A: This is true only if you are receiving your CPP retirement pension. In that case, you can opt out of making any contributions after age 65 by completing Canada Revenue Agency Form CPT30, or you can continue contributing to CPP and earn additional post-retirement benefits.

Q: What are post-retirement benefits (PRB)?

A: PRBs are benefits paid for any CPP contributions made after you've already begun to receive your regular CPP retirement pension. These additional contributions won't affect the amount of your regular CPP retirement pension - and they won't be used for the calculation of survivor's benefits - but each year of such additional contributions will create a monthly PRB that begins effective January of the year following the contribution. The amount of the PRB will depend on the amount of your earnings - in proportion to the YMPE - and your age as of that following January. For someone who is age 65 and has earnings at or above the YMPE, the monthly amount of the subsequent PRB would be $27.85. This amount is added to your regular CPP retirement benefit and is paid for life.

Q: What does the CPP statement of contributions mean when it says, "You could receive X if you were age 65 today?"

A: This means that the amount of your CPP retirement pension will be that amount if you continue to have earnings until age 65 at the same rate, relative to the YMPE, as your current "average lifetime earnings" - and considering the general 17 % dropout that has already been applied up to your current age.
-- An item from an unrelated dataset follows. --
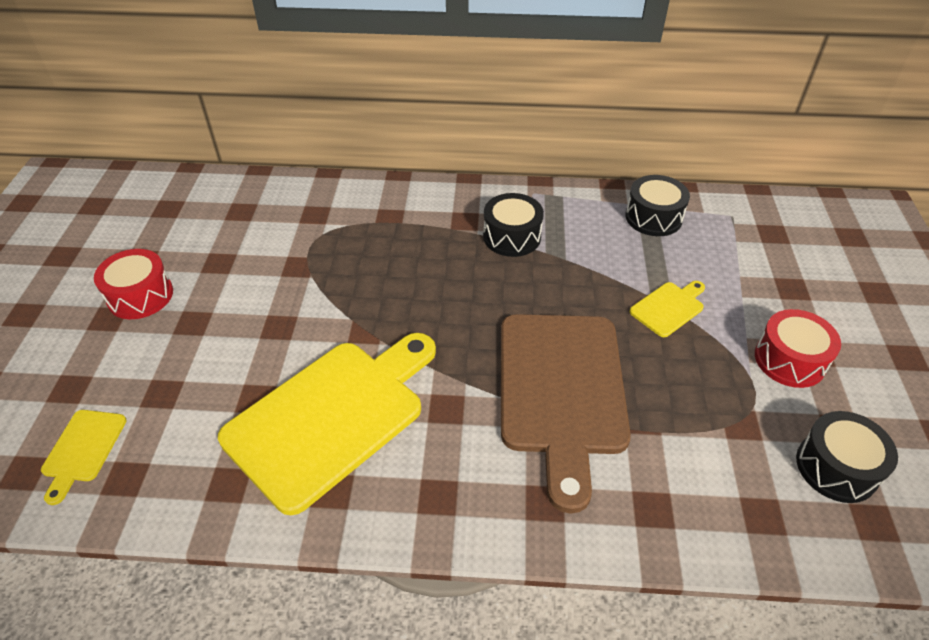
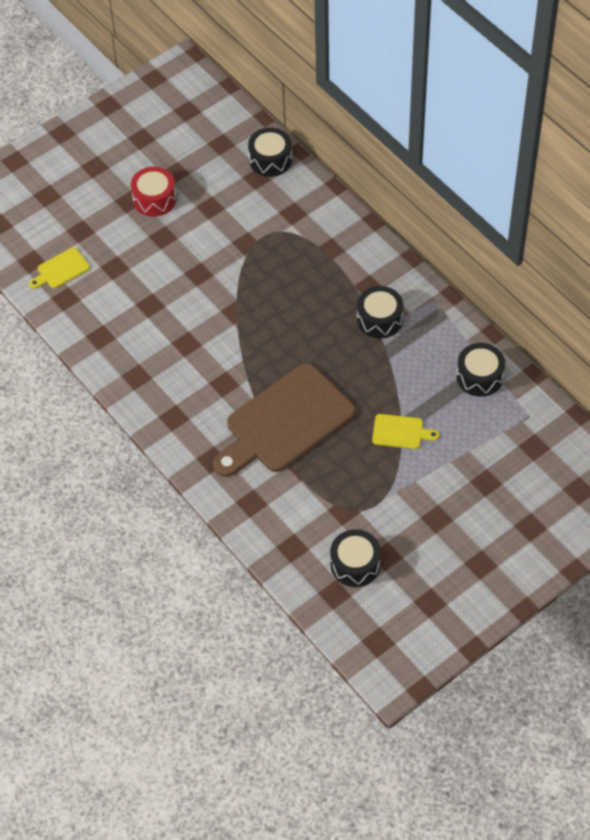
camera: 50 degrees right, 10 degrees up
(237, 190) = (270, 160): none -> black drum
(331, 416) = (171, 343): yellow cutting board -> none
(789, 360) = (417, 509): red drum -> none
Q: How will the "enhanced CPP" changes affect someone who is aged 50 today?

A: The enhanced CPP changes begin to affect pensions that begin in 2019 or later, but no one will receive the new 33.33 % income replacement of the new higher year's additional maximum pensionable earnings until 2065.

For people who are age 50 today, the greatest increase that they could receive in their retirement pension at age 65 is approximately $152.50 a month. That pushes the current monthly maximum of $1,114.17 to $1,266.67. This translates to a 13.7 % increase compared with the approximately 52 % increase that someone who's currently age 18 could receive.